Yes. The new SCCs may be used in lieu of a GDPR data processing agreement between a controller and processor or processor and processor during a transfer, thus eliminating the need for both a data processing agreement and SCCs. The new SCCs include the Article 28 provisions typically included in a GDPR data processing agreement.

  1. Do the new SSCs apply to transfers of personal data from the U.K. to the U.S.?

No. The original SCCs will continue to apply to U.K. – U.S. transfers of personal data until the U.K. recognizes the EU Commission’s new SCCs or adopts its own version.

  1. What steps should U.S. organizations take to prepare for the new SCCs?

Preparing for the new SCCs will require a commitment of time and resources. U.S. organizations that plan to transfer, receive, or access personal data from or in the EU after September 27, 2021 should consider the following steps well in advance of the SCC’s operative date:

  • Identifying ongoing transfers that will need to be updated and reviewing completed transfers to determine whether processing on the data is ongoing.
  • Implementing a process to conduct documented risk assessments prior to a transfer that includes
  • Reviewing transfer facts.
  • Identifying applicable national and local laws and practices.
  • Assessing the potential for public authority access to, or requests to access, transferred data.
  • Determining whether the organization previously received public authority access, or requests to access.
  • Identifying additional available reasonable safeguards for the transfer.
  • Developing internal policies for handling data transferred from the EU to ensure compliance with purpose limitations, storage and retention requirements, data minimization, data destruction and confidentiality obligations.
  • Training employees to identify cross border transfers of EU data that may be subject to the GDPR and SCCs including client, consumer, and HR data.
  • Reviewing the organization’s technical and organizational safeguards to ensure adequate protection of EU data during transmission and storage.
  • Determining whether data transferred or received from the EU will be transferred onward to a third party or vendor and reviewing vendor and third-party contracts to ensure the recipient will be contractually obligated to implement reasonable safeguards.
  • Reviewing and updating the organization’s data breach response plan to address the data transferred or received from the EU.
  • Reviewing and updating the organization’s business continuity plan to ensure the availability of data transferred or received from the EU.
  • Reviewing existing transfers to ensure adequate safeguards are in place.

September 27, 2021 is not far away.

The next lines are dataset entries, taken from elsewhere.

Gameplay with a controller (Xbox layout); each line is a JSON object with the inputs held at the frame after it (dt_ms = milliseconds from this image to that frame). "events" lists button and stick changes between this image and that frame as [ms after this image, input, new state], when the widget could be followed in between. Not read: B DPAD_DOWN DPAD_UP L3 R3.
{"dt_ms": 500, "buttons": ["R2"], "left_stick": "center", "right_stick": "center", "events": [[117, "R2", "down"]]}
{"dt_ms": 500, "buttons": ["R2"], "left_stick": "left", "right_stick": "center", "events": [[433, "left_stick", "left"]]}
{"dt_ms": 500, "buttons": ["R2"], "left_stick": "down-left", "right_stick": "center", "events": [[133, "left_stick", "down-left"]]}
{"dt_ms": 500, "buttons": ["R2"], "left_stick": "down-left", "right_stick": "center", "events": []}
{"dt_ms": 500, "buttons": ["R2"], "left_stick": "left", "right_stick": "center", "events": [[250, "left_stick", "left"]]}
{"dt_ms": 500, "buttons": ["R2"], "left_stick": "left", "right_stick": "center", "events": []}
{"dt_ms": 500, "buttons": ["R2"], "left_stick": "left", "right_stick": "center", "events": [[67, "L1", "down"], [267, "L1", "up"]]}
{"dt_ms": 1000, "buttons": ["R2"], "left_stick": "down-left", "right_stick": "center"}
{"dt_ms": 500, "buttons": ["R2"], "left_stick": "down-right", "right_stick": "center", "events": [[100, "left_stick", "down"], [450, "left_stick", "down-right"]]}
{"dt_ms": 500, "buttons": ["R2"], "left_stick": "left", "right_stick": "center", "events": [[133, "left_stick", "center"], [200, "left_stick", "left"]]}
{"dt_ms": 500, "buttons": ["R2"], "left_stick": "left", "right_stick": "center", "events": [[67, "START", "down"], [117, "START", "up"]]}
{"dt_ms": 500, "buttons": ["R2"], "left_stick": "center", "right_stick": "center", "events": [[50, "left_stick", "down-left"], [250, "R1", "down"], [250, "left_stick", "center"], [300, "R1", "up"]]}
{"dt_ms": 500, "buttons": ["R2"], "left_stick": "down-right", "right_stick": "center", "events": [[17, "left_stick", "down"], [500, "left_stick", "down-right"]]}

Most U.S. organizations will need to move quickly to identify new cross border data transfers commencing after that date and be prepared to implement the new procedures and documents for the SCCs. This is, of course, if they are not relying on an alternate transfer mechanism or an exception exists. Organizations will also need to review any ongoing transfers made in reliance on the old SCCs and take steps to comply. As with new transfers, this will require a documented risk assessment and a comprehensive understanding of the organization’s process for accessing and transferring personal data protected under GDPR.